This year 2020 shows an environmental awareness and changes in obsolescence. A good example in France: the repairability index for electrical and electronic equipment in mass distribution. It will come into effect from January 2021 in France.
Based on a logic similar to that of the energy label that has adorned fridges and washing machines for many years, this repairability index seeks to combat programmed obsolescence and wants to offer consumers an easy way to extend life of electrical and electronic equipment.
As regards low-voltage switchboard equipment, no repairability index has yet been established, but there is a strong need for continued service and anticipation of repairs. It is therefore a question of maintenance and obsolescence management.
How to avoid obsolescence?
When purchasing your electrical switchboard, it is advisable to carefully consider the materials and equipment that make it up. It would be best to choose equipment that is repairable and robust.
Example: choosing a drawable electrical switchboard makes it possible to repair some parts without cutting off the installation. A drawer can be replaced easily without having to change the entire panel: therefore, it is upgradeable and its obsolescence is reduced. Repairs can be carried out safely in a workshop.
1. Keep a technological watch
It is essential to set up a watch to anticipate component obsolescence and to solve the problem upstream. The aim is to determine exactly the product's level of availability and its entry into a decline phase. This approach requires contacting manufacturers regularly and keeping the alternative solution study up to date.
Example of monitoring actions :
- Keep up to date with manufacturing stoppages of various components that make up your electrical switchboard.
- Kepp in stock or studying replacement solutions that are 100% compatible with the existing ones.
2. Plan gradual replacement of obsolete components
To guarantee service continuity and anticipate controlled production stoppages, it is recommended to plan replacement of obsolete components detected by monitoring. Preventive actions can be implemented during repairs (replacement of ageing components in addition to defective components).

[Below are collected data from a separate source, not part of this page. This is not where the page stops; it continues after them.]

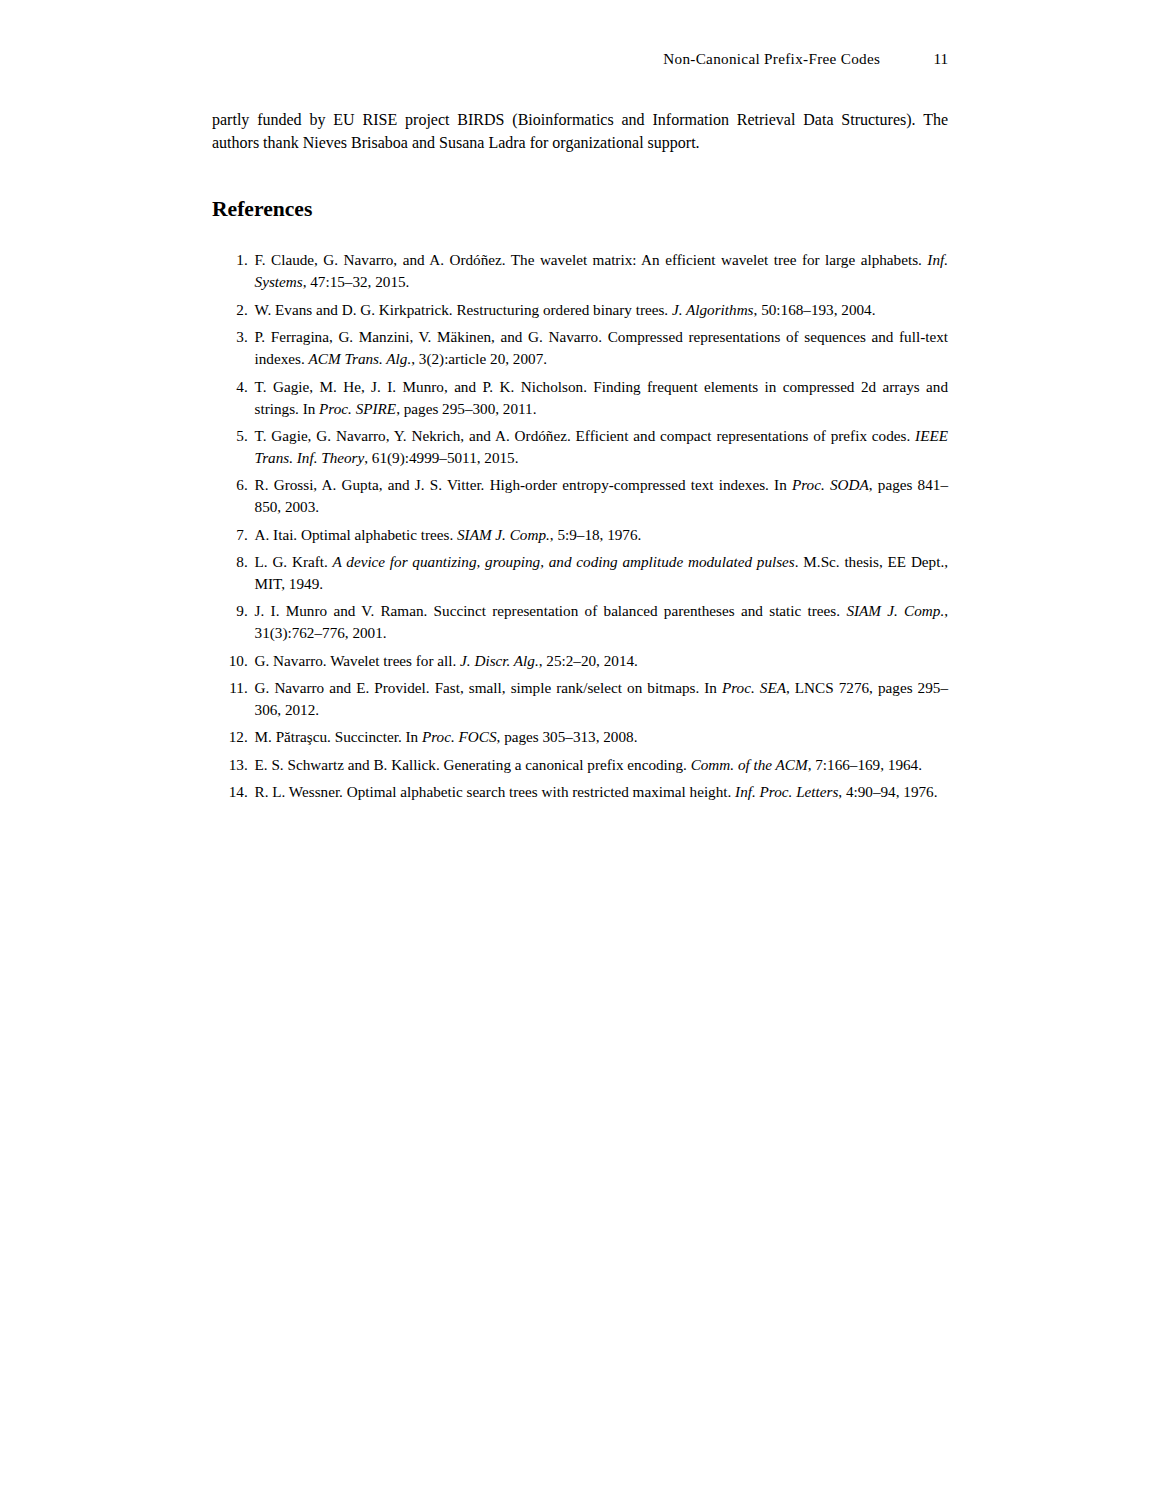Non-Canonical Prefix-Free Codes 11
partly funded by EU RISE project BIRDS (Bioinformatics and Information Retrieval Data Structures). The authors thank Nieves Brisaboa and Susana Ladra for organizational support.
References
F. Claude, G. Navarro, and A. Ordóñez. The wavelet matrix: An efficient wavelet tree for large alphabets. Inf. Systems, 47:15–32, 2015.
W. Evans and D. G. Kirkpatrick. Restructuring ordered binary trees. J. Algorithms, 50:168–193, 2004.
P. Ferragina, G. Manzini, V. Mäkinen, and G. Navarro. Compressed representations of sequences and full-text indexes. ACM Trans. Alg., 3(2):article 20, 2007.
T. Gagie, M. He, J. I. Munro, and P. K. Nicholson. Finding frequent elements in compressed 2d arrays and strings. In Proc. SPIRE, pages 295–300, 2011.
T. Gagie, G. Navarro, Y. Nekrich, and A. Ordóñez. Efficient and compact representations of prefix codes. IEEE Trans. Inf. Theory, 61(9):4999–5011, 2015.
R. Grossi, A. Gupta, and J. S. Vitter. High-order entropy-compressed text indexes. In Proc. SODA, pages 841–850, 2003.
A. Itai. Optimal alphabetic trees. SIAM J. Comp., 5:9–18, 1976.
L. G. Kraft. A device for quantizing, grouping, and coding amplitude modulated pulses. M.Sc. thesis, EE Dept., MIT, 1949.
J. I. Munro and V. Raman. Succinct representation of balanced parentheses and static trees. SIAM J. Comp., 31(3):762–776, 2001.
G. Navarro. Wavelet trees for all. J. Discr. Alg., 25:2–20, 2014.
G. Navarro and E. Providel. Fast, small, simple rank/select on bitmaps. In Proc. SEA, LNCS 7276, pages 295–306, 2012.
M. Pătraşcu. Succincter. In Proc. FOCS, pages 305–313, 2008.
E. S. Schwartz and B. Kallick. Generating a canonical prefix encoding. Comm. of the ACM, 7:166–169, 1964.
R. L. Wessner. Optimal alphabetic search trees with restricted maximal height. Inf. Proc. Letters, 4:90–94, 1976.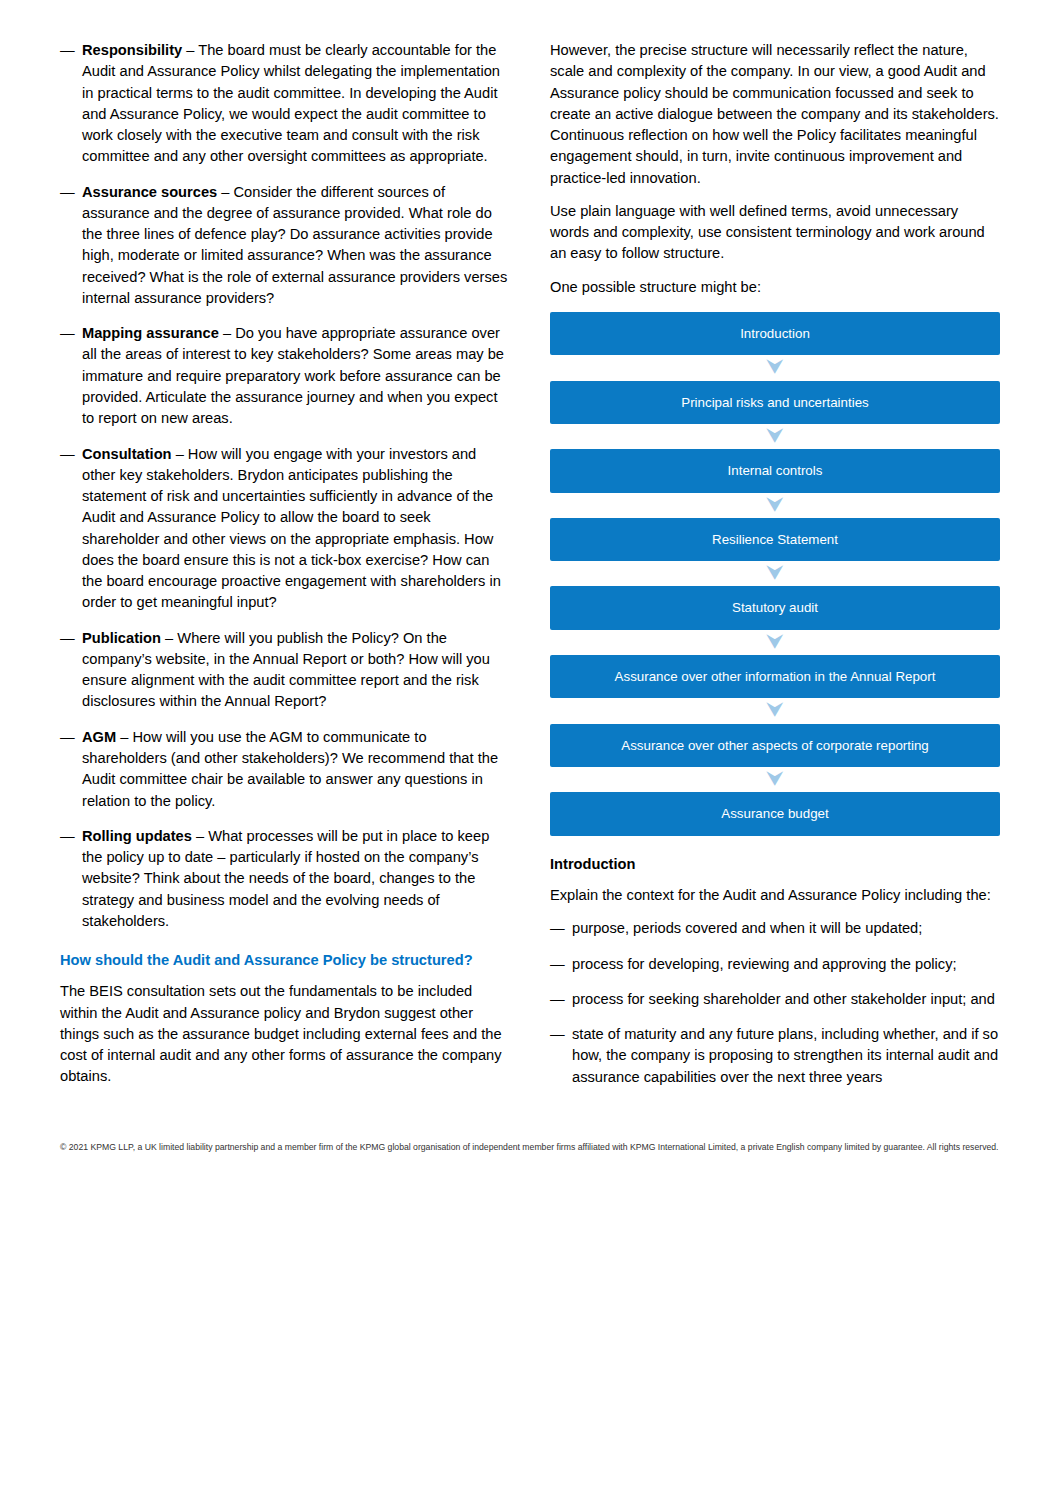Responsibility – The board must be clearly accountable for the Audit and Assurance Policy whilst delegating the implementation in practical terms to the audit committee. In developing the Audit and Assurance Policy, we would expect the audit committee to work closely with the executive team and consult with the risk committee and any other oversight committees as appropriate.
Assurance sources – Consider the different sources of assurance and the degree of assurance provided. What role do the three lines of defence play? Do assurance activities provide high, moderate or limited assurance? When was the assurance received? What is the role of external assurance providers verses internal assurance providers?
Mapping assurance – Do you have appropriate assurance over all the areas of interest to key stakeholders? Some areas may be immature and require preparatory work before assurance can be provided. Articulate the assurance journey and when you expect to report on new areas.
Consultation – How will you engage with your investors and other key stakeholders. Brydon anticipates publishing the statement of risk and uncertainties sufficiently in advance of the Audit and Assurance Policy to allow the board to seek shareholder and other views on the appropriate emphasis. How does the board ensure this is not a tick-box exercise? How can the board encourage proactive engagement with shareholders in order to get meaningful input?
Publication – Where will you publish the Policy? On the company’s website, in the Annual Report or both? How will you ensure alignment with the audit committee report and the risk disclosures within the Annual Report?
AGM – How will you use the AGM to communicate to shareholders (and other stakeholders)? We recommend that the Audit committee chair be available to answer any questions in relation to the policy.
Rolling updates – What processes will be put in place to keep the policy up to date – particularly if hosted on the company’s website? Think about the needs of the board, changes to the strategy and business model and the evolving needs of stakeholders.
How should the Audit and Assurance Policy be structured?
The BEIS consultation sets out the fundamentals to be included within the Audit and Assurance policy and Brydon suggest other things such as the assurance budget including external fees and the cost of internal audit and any other forms of assurance the company obtains.
However, the precise structure will necessarily reflect the nature, scale and complexity of the company. In our view, a good Audit and Assurance policy should be communication focussed and seek to create an active dialogue between the company and its stakeholders. Continuous reflection on how well the Policy facilitates meaningful engagement should, in turn, invite continuous improvement and practice-led innovation.
Use plain language with well defined terms, avoid unnecessary words and complexity, use consistent terminology and work around an easy to follow structure.
One possible structure might be:
Introduction
⮟
Principal risks and uncertainties
⮟
Internal controls
⮟
Resilience Statement
⮟
Statutory audit
⮟
Assurance over other information in the Annual Report
⮟
Assurance over other aspects of corporate reporting
⮟
Assurance budget
Introduction
Explain the context for the Audit and Assurance Policy including the:
purpose, periods covered and when it will be updated;
process for developing, reviewing and approving the policy;
process for seeking shareholder and other stakeholder input; and
state of maturity and any future plans, including whether, and if so how, the company is proposing to strengthen its internal audit and assurance capabilities over the next three years
© 2021 KPMG LLP, a UK limited liability partnership and a member firm of the KPMG global organisation of independent member firms affiliated with KPMG International Limited, a private English company limited by guarantee. All rights reserved.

3. Keep spare parts in stock
Stock might be expensive, however it is the most effective preventive method in case of damage to an obsolete part. Keeping a stock of spare parts is also a good solution for dealing with malfunctions that may occur before replacement.
Using component obsolescence replacement to build up a temporary stock of spare parts is a good practice for long-term obsolescence management.
4. Modernise its electrical equipment
Anticipating obsolescence may involve changing some switchboard parts in order to modernise it and restart a new life cycle for new parts.
Example of modernisation: new motor protection relays, adding new starters, adding communications technologies to the switchboard, etc...
5. Maintenance contract - the complete obsolescence management solution
To ensure that the obsolescence of your equipment does not affect you, you can set up a maintenance contract with your manufacturer.
In addition to the many benefits of the maintenance contract through the special contact that you maintain with your equipment manufacturer, you benefit from the actions implemented by him:
- ensures technological monitoring of the components and solutions he installs in his switchboards.
- studies replacement solutions that are 100% compatible with the existing system.
- develops modernisation solutions.
- Your contract manager will keep you informed of these developments during equipment life.